Sunday, January 22, 2012

The Troubling Future of an Obama Second Term

12) Renewable Energy Slighted in Obama Second Term - During his three years in office, President Obama has devoted more resources to fossil fuels than he has to renewable energy. He has opened up the Western states for much more production of coal and he has expanded the number of offshore oil drilling leases. Meanwhile, while he has inveighed against the tax breaks for fossil fuel industries, no action has been taken to reduce or eliminate any of the breaks.

President Obama did provide $80 billion for renewable energy in his initial stimulus spending plan. The electric-car industry received $5 billion of funding but much of it has not produced positive results. For instance, in August 2009, Obama announced $2.4 billion in more than 40 grants to car industry firms, much of it going to battery manufacturers. Several of these manufacturers have floundered or failed, laying off large numbers of workers. The Energy Department said in February 2010 that a goal was one million EVs by 2015. Actual sales now stand at 16,800, or about 2/10ths of one percent of 2011 domestic car sales.

13) Pluses and Minuses on the Environment - President Obama has had a mixed record on environmental policy. His greatest achievement was to get an agreement to require passenger cars and light trucks to achieve 54.5 miles per gallon by 2025. Probably his next most important achievement was to set a national standard for mercury, a toxic metal. The EPA has also reduced allowable downwind pollution for manufacturing and power plants.

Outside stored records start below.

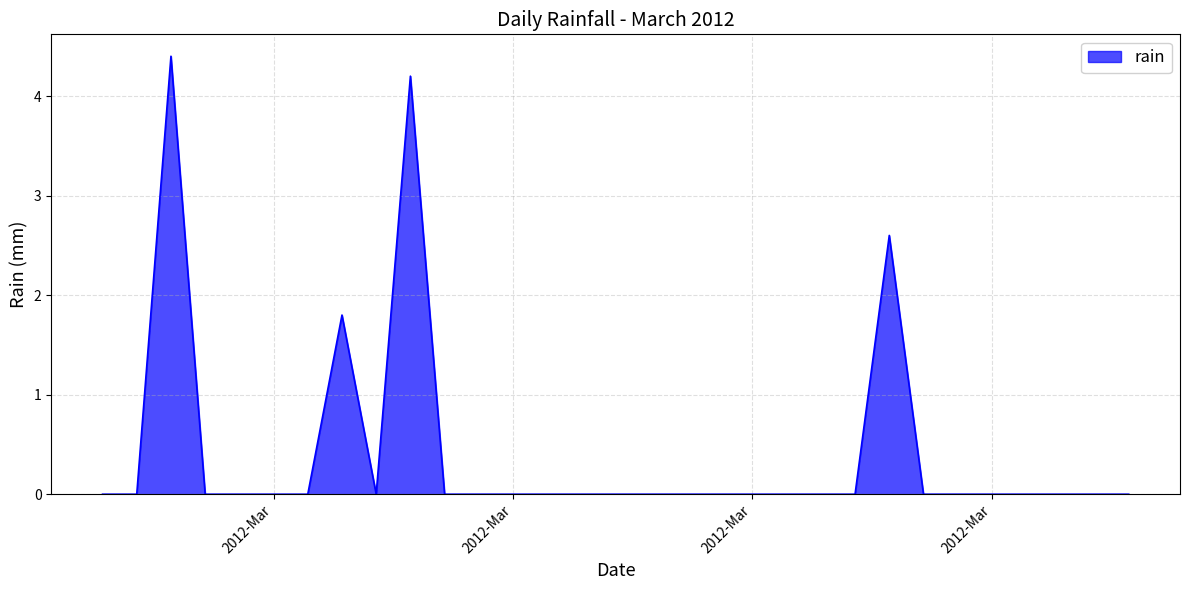

Reading right to left, extract all data points from this chart.

0.0	0.0	0.0	0.0	0.0	0.0	0.0	2.6	0.0	0.0	0.0	0.0	0.0	0.0	0.0	0.0	0.0	0.0	0.0	0.0	0.0	4.2	0.0	1.8	0.0	0.0	0.0	0.0	4.4	0.0	0.0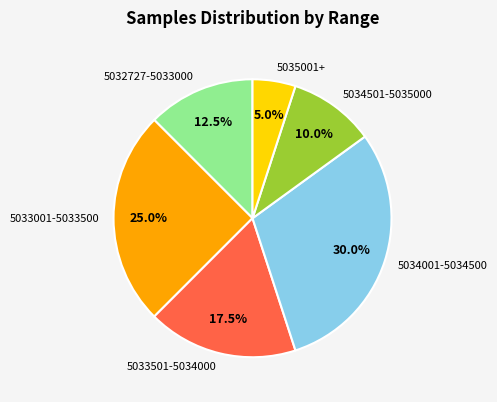

What is the total percentage of 5034001-5034500 and 5034501-5035000?

40.0%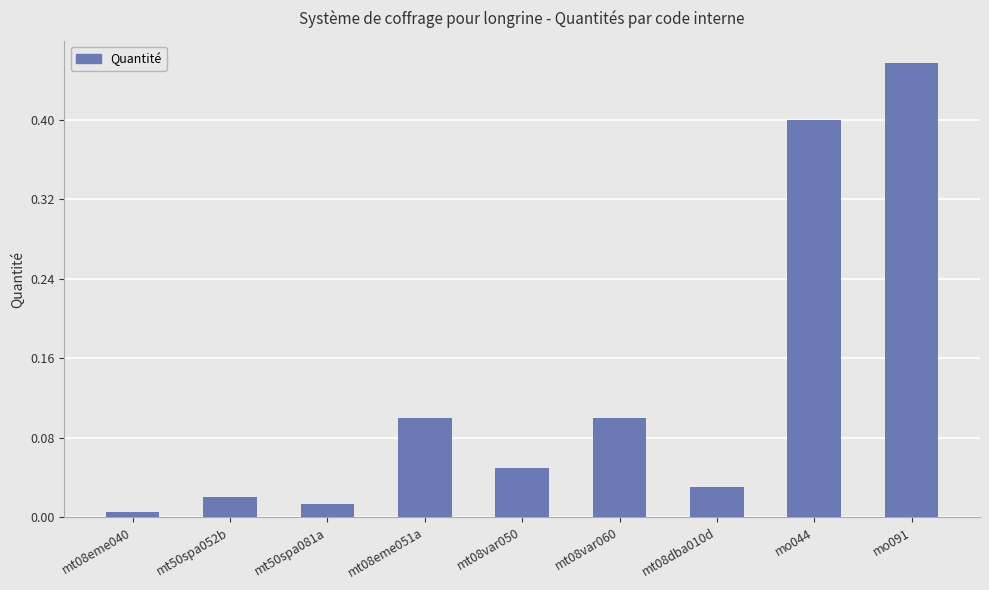

What is the value of the 8th bar from the left?

0.4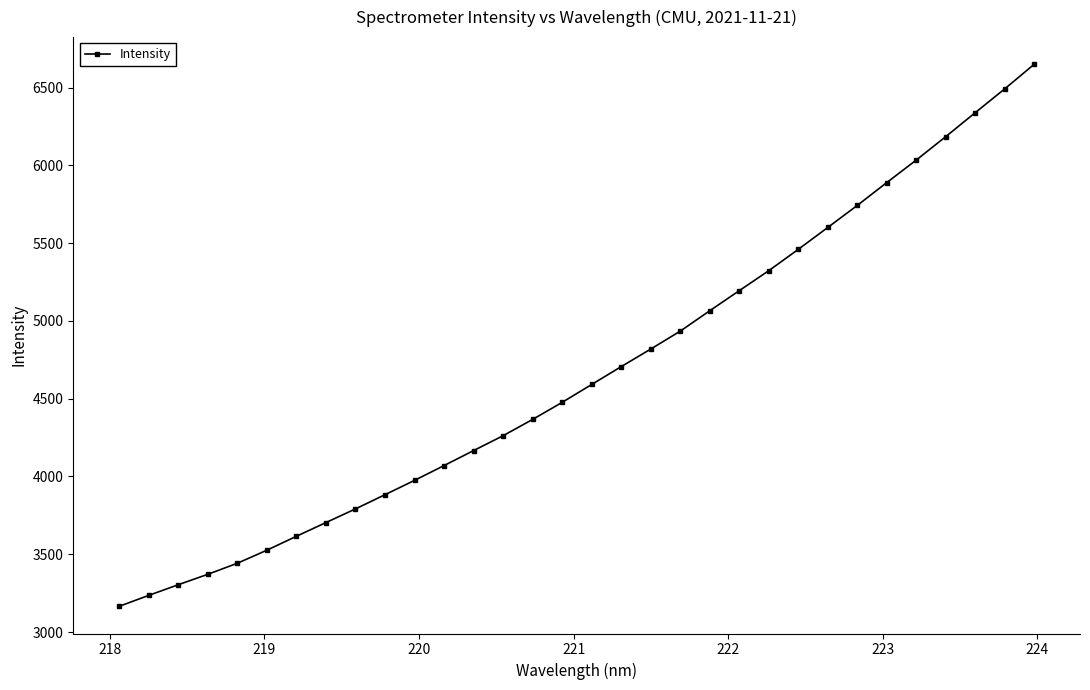

True or false: the data has more than 2 interior local peaks.

False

Easily the two most controversial environmental decisions made by Obama were to block tougher standards on smog creation and to delay a decision on the Keystone XL pipeline until 2013. Even though the EPA's independent scientific panel was unanimous in supporting the tougher standards on smog, Obama rejected them due to the higher costs they would impose on the industries primarily responsible for the smog.

The EPA's record on mountaintop removal mining has been uneven, as it has denied some permits for such mining and approved others. The Obama administration has not moved to ban such environmentally destructive mining.

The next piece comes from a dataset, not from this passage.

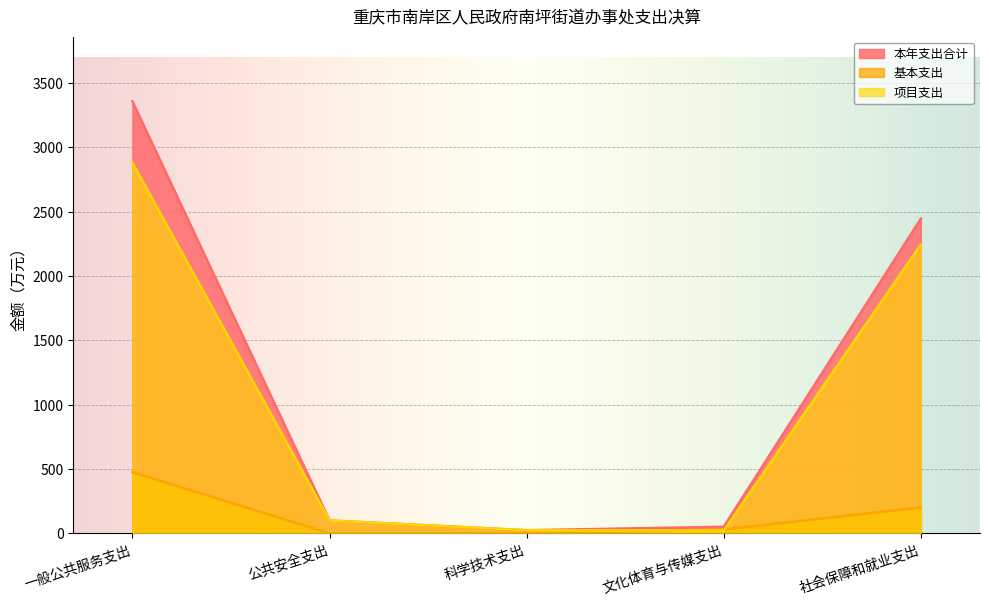

Count the number of categories in the chart.

5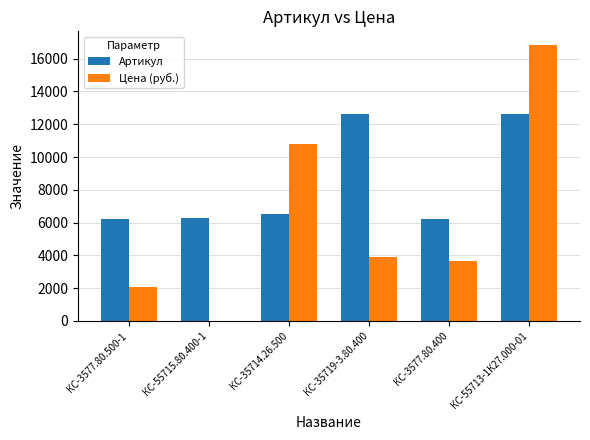

At which category is the sum across all series the highest?

КС-55713-1К27.000-01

14) The Wrong Track on Education - President Obama has proposed some useful changes in No Child Left Behind, by giving the states more control and removing the focus on failure as a predominant outcome; however, he has continued to support high stakes testing, with its attendant narrowing of the educational horizon for students.

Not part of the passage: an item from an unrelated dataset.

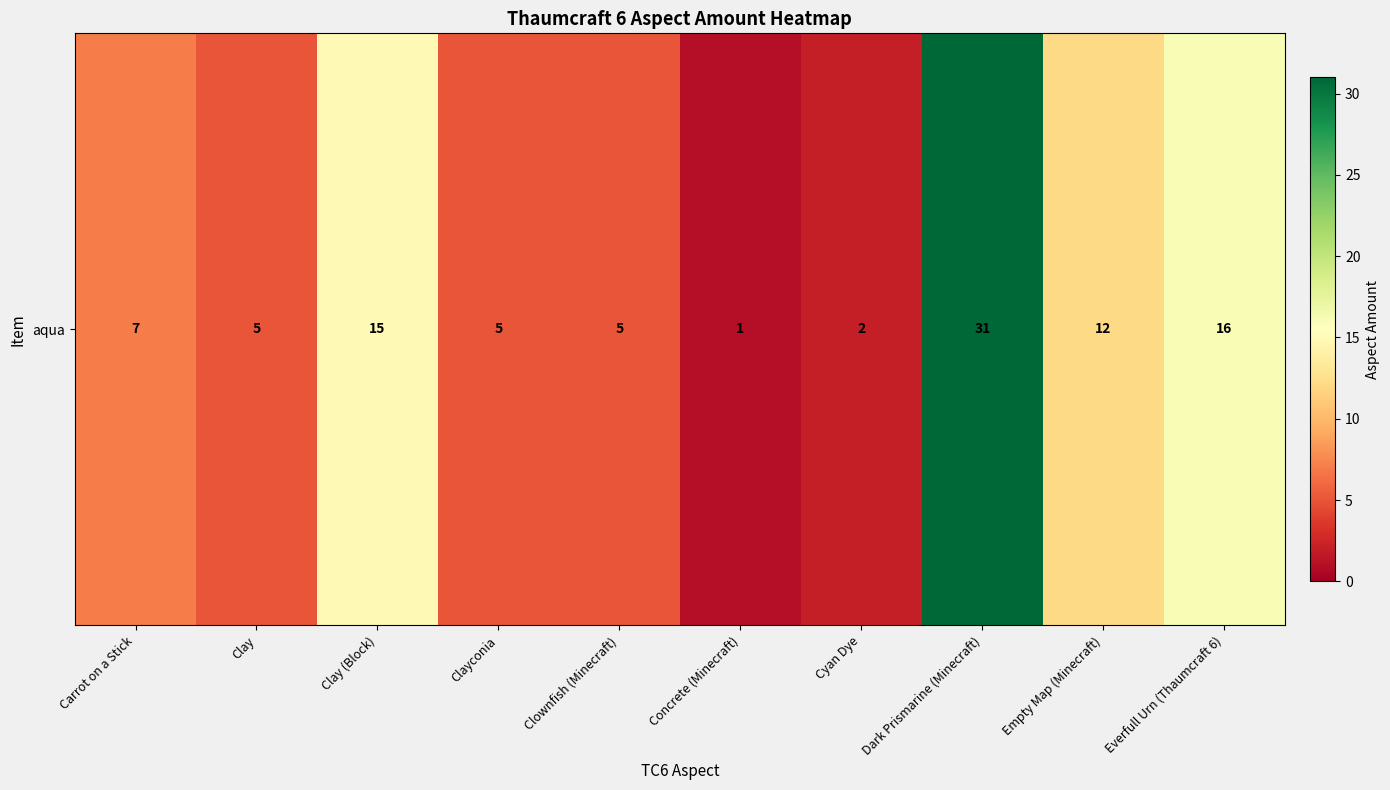

Rank the categories by value from lowest to highest.

Concrete (Minecraft), Cyan Dye, Clay, Clayconia, Clownfish (Minecraft), Carrot on a Stick, Empty Map (Minecraft), Clay (Block), Everfull Urn (Thaumcraft 6), Dark Prismarine (Minecraft)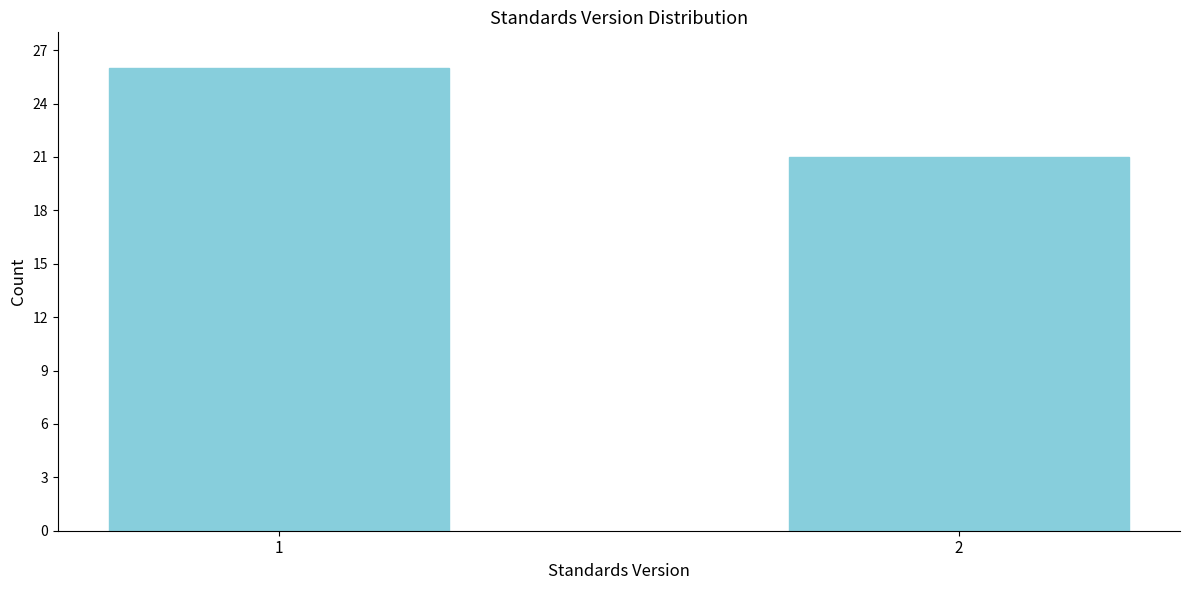

Reading right to left, extract all data points from this chart.

2=21	1=26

Obama is also a strong proponent of charter schools, even though the evidence continues to accumulate that they don't perform any better, in general, than traditional public schools; they are more segregated than traditional public schools; and are more prone to fraud and corruption than are traditional public schools. Only about five percent of charter schools employ unionized teachers -- a dagger aimed at his own party by Obama, because unionized teachers are among the most faithful constituencies of the Democratic Party.

As a general proposition, students from states with highly unionized teaching corps perform better on standardized tests than do students learning in right-to-work states. Students in industrialized nations with a heavily unionized teaching force also test better than do students form right-to-work states.

One of President Obama's main educational projects is the Race to the Top. In order to qualify, any cap on charter schools must be removed and teacher evaluations must be closely tied to student performances on tests. Most public schools do not participate in Race to the Top.

15) Near Status Quo in War on Drugs - President Obama has largely embraced the War on Drugs, increasingly seen as a colossal failure. Despite the expenditure of billions of U.S. dollars in Columbia, that nation remains a violent land for union leaders and other activists. Drug-related violence has actually increased in Mexico during the Obama years and the "Fast and Furious" program to trace U.S.-supplied firearms to Mexican drug cartels has been a major fiasco.

The Obama White House has stepped up raids of medical marijuana dispensaries and users in those states that have liberalized their marijuana laws. These raids and prosecutions have created a terrible quandary for those following their state law, only to be hit with a federal prosecution.

The first drug czar appointed by President Obama spoke of the need to emphasize treatment over law enforcement; however, that called-for policy change has been mostly rhetorical in nature.